Reality therapy, an approach founded by William Glasser, similar to that of Rational Emotive Behavioral Therapies (REBT) and has been shown effective when working with diverse clients. “Reality therapy explores the client’s values and behavioral choices, exposing inconsistencies and enforcing responsibility for those choices,” (Okun & Kantrowitz, 138). Those who subscribe to the Reality approach believe that, as humans, we alone, are responsible for our actions. Reality therapist’s propose that “human beings are motivated to change (1) when they determine that their current behavior is not getting them what they want and (2) when they believe they can choose other behaviors that will get them closer to what they want,” (Corey & Corey, 140). The goal of treatment utilizing this approach is to assist the client in satisfying their basic needs, i.e. “survival, love and belonging, power, freedom, and fun,” (p.140) thereby directing change to those behaviors which inhibit that fulfillment of these needs. Regardless of which method one may chose, the overall goal is to treat the client’s emotional and physical disturbances. Reality therapy would focus on negative effects of the client’s current choice of actions and assist him or her in finding more appropriative constructive behaviors which would encourage a balance between their own needs and values and that of their family.

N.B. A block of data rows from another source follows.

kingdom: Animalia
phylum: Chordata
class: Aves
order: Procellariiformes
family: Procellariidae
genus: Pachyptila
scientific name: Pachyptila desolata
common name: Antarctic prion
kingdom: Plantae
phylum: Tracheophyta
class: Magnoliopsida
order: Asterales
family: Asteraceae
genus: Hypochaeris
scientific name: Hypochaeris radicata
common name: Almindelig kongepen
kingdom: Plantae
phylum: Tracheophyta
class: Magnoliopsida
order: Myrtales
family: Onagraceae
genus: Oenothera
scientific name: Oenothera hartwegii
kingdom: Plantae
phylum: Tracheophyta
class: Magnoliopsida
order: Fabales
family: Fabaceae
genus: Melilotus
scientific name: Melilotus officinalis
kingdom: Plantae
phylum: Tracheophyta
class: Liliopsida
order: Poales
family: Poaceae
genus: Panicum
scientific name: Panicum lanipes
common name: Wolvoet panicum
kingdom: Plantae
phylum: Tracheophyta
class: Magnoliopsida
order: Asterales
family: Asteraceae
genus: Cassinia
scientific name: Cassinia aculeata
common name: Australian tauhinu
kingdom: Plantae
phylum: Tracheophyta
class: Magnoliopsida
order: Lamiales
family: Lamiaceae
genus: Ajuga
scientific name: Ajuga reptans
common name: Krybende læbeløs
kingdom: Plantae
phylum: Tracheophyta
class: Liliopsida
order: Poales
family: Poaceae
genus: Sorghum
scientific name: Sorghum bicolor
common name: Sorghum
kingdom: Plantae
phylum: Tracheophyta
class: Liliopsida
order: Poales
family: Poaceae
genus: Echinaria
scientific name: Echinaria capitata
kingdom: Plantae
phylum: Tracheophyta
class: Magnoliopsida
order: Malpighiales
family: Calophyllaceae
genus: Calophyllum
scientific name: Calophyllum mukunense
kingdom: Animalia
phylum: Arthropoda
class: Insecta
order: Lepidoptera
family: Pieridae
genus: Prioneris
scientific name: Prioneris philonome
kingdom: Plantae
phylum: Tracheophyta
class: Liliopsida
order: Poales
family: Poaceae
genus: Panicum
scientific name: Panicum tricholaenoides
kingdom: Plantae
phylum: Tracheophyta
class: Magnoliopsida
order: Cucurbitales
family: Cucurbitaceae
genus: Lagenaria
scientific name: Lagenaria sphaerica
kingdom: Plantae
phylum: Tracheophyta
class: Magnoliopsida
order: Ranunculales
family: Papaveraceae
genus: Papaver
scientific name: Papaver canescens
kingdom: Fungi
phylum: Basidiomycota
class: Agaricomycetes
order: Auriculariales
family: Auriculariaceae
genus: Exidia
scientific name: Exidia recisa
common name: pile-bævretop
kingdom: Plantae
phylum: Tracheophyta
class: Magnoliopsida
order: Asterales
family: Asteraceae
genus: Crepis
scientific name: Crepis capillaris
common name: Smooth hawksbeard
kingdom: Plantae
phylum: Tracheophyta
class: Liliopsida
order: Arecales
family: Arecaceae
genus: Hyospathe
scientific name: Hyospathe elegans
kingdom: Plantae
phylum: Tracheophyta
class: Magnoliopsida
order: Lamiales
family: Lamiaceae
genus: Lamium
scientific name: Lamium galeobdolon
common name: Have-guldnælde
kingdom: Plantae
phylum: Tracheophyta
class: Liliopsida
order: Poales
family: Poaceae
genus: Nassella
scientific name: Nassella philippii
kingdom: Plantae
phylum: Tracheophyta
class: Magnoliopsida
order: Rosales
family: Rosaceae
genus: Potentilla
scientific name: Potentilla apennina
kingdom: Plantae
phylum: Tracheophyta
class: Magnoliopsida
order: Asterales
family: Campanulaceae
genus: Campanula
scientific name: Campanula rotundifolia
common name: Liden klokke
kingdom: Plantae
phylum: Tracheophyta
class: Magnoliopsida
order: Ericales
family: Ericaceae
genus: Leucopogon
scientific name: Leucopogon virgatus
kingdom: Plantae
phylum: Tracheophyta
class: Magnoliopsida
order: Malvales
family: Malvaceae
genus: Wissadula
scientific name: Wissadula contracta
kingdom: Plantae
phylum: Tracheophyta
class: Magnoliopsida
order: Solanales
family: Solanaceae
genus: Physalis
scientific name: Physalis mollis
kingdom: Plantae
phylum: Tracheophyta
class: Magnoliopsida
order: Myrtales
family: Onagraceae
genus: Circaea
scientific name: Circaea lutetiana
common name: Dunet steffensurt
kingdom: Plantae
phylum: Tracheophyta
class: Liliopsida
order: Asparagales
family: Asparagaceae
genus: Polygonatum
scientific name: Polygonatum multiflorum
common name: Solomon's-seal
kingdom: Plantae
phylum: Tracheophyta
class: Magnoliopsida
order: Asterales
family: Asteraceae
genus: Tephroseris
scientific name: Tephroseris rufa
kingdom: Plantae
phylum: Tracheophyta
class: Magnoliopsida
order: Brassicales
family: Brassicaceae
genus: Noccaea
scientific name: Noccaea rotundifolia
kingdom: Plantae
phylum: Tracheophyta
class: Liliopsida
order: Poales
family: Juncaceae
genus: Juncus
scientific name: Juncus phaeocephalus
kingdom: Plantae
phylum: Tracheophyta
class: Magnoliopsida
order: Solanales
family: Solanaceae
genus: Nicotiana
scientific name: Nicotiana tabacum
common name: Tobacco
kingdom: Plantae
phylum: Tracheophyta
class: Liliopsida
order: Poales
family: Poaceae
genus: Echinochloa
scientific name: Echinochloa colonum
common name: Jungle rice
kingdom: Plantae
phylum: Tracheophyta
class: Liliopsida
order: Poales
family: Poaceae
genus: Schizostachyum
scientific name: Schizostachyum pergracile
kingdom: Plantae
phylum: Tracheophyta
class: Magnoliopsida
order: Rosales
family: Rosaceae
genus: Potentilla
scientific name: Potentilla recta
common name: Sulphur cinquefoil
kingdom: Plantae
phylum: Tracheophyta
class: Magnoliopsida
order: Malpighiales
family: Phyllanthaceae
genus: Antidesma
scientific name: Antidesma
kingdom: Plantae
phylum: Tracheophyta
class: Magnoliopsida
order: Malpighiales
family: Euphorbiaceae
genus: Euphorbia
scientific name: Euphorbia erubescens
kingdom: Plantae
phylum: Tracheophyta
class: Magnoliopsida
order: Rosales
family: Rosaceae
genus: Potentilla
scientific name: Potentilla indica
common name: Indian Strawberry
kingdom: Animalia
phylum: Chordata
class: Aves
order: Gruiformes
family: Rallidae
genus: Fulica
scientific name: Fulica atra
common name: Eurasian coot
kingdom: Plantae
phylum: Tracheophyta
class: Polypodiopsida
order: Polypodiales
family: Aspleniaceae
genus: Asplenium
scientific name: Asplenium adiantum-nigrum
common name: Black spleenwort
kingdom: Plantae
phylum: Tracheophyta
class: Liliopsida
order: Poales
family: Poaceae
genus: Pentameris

Currently this writer finds herself most aligned herself with Reality therapy. As she has explored this method, and has read descriptions depicting Reality therapy in practice, and finds great benefit in this approach's belief that; to get better or be "treated" one must recognize and change those behaviors that are self-defeating. Often times, she herself has heard the common-sense voice of Dr. Phil ringing through her head, “Is it working for you?” and finds great value in this approach. When working with guests who appear on his show experiencing emotional distress at the way events are playing out in their lives, Dr. Phil inquires about the action they have taken to alter these events. If he believes that their actions are self-defeating or fail to promote the positive response the guest desires, he simply suggests that their approach is not working and informs that they must change how they have been doing things, if they are to expect a different outcome. -“The definition of insanity – doing the same thing over and over, expecting a different result.”

Stephanie Henckel

References

Corey, M. S. & Corey, G. (2007). Becoming a helper (5th ed.). Thomson Brooks/Cole. Belmont, CA.

Hsu, L. & Alden, L. (2008). Cultural influences on willingness to seek treatment for social anxiety in Chinese- and European-heritage students. Cultural Diversity and Ethnic Minority Psychology, 14 (3), 215-223.

Okun, B. F. & Kantrowitz, R. E. (2008). Effective helping: Interviewing and counseling techniques (7th ed.) Thomson Brooks/Cole. Belmont, CA.

Tsai-Chae, A.H. & Nagat, D.K. (2008). Asian values and perceptions of intergenerational family conflict among Asian American students. Cultural Diversity and Ethnic Minority Psychology, 14(3), 205-214.